The London bus has long been a friend of the written word. Pouring touring authors in and out of taxis is all very well, but literature's true heart beats within those poets too impecunious to own a bicycle, smoking roll-ups as they await the conveyance which will take them up West. Also, unlike cabs or the tube, you can read without your eyeballs being shaken out or your concentration disturbed by unsolicited conversation.

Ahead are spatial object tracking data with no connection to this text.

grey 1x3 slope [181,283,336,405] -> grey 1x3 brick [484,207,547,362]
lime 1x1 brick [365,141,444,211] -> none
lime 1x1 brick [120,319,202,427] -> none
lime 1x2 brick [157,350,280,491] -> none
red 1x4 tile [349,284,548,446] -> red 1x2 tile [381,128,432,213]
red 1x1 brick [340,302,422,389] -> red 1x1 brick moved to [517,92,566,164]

Yet the Routemaster bus, as it approaches the end of its 50-year working life, is to be pensioned off without any apparent consideration of its unique appeal. A German company happily profits from the reinvention of the Mini yet the vehicle universally associated with London (somehow they always look out of place elsewhere) will disappear. That's a lot of "brand value" to discard. The new "bendy" buses with their multiple doors which now trawl the capital may have advantages for passenger loading (and fare dodging - apparently the route to Stoke Newington is now referred as the "seventy-free", at least by tabloid hacks), but let's not kid ourselves. They're a poor man's tram, for European towns too insignificant to need a proper light railway system, not for a true world city with its unique challenges.

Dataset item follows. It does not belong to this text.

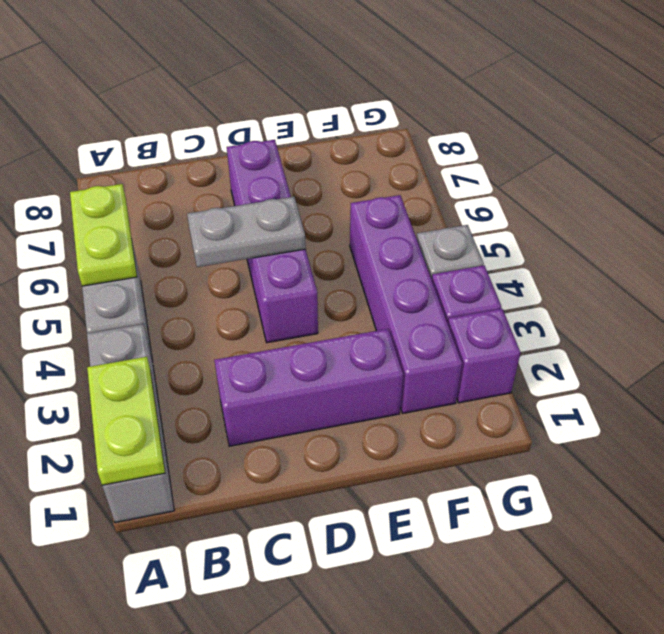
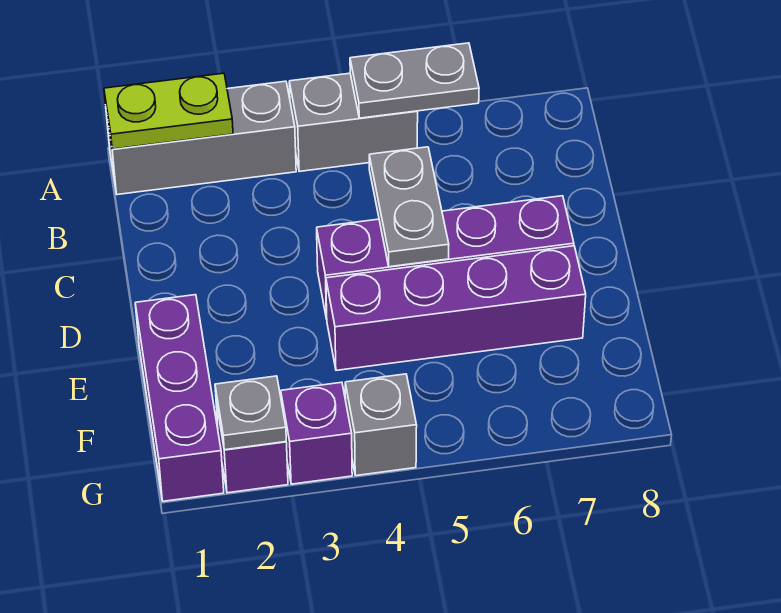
lime 1x2 plate [70,184,137,286] -> grey 1x2 plate [350,43,479,118]
purple 1x3 brick [214,329,403,446] -> purple 1x3 brick moved to [135,295,224,501]
purple 1x4 brick [350,195,462,413] -> purple 1x4 brick moved to [326,246,586,370]
none -> grey 1x1 plate [215,376,286,450]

Unusually for its era, the Routemaster was designed rather than engineered. Douglas Scott, an associate of flamboyant Franco-American Raymond Loewy, also created the Aga, another great British signifier. His bus was not only handsome but practical, with its curved surfaces which were much easier to clean (although no one realised until the time came), and elegant, uncommonly useful window mechanisms. Yet it was identifiably a refinement of the 1912 hop on/hop off model. Cheerful naysayer Andrew Braddock, formerly "Head of Access and Mobility" at Transport for London, considers RMs dangerous (on average, two punters, sorry, "customers", a year suffer fatal falls) and, incredibly, less iconic than San Francisco's wheezy old cable cars. (He's talking cobblers of course. Unlike the capital's hardworking red buses, the cars are strictly a tourists' treat, for no sane local would want to visit somewhere as naff as Fisherman's Wharf twice.)

In fact, what Travis Elborough is really commemorating in this book is not the RM, first seen on the streets in 1956, but the very idea that a public transport service warrants romanticising. The author admits as much in a wonderfully digressive footnote tracing the history of the London bus in entertainment, often mentioning Cliff Richard. He offers an inspired argument about Live and Let Die, 1973's instalment in the James Bond franchise, featuring a chase involving a double decker as an homage to On the Buses, which had recently trounced Diamonds Are Forever at the UK box office.

But until Mayor Ken's recent attempts to revive them (currently faltering slightly due to the new "extortionate flat fare" scheme and the necessity to pre-buy a ticket in Central London), bus services were in a long decline. His modernisation has only gone so far. We still can't buy the transferable ticket available everywhere from Berlin to New York. Then again, Andrew Braddock might admire European methods, but as Elborough points out, the Swiss had cashless bus travel systems years before women there were given the vote in 1971.

Appropriately this volume is something of a stop-start affair. Bewildering and unnecessary speculation about the lives and habits of long dead engineers and entrepreneurs slows down the pace, yet the author is far more eloquent when recounting apparently thoughtless acts of municipal vandalism. The shoddiness of our surroundings might even reflect behaviour. Punch-ups on newer models often result in panes falling out - installed from the inside, they're less secure.

It's a long way from Frank Pick's invention of the bus shelter, perhaps the most significant moment ever in the history of teenagers. And, without the Commonwealth citizens invited to staff this last two-man bus, London would be a very different, drabber place.

Clearly the RM will die. It excludes parents with small children, the disabled and shoppers. Its very existence openly scoffs at contemporary customs such as drinking heavily and seeking legal advice. But when it goes, traffic jams will be uglier.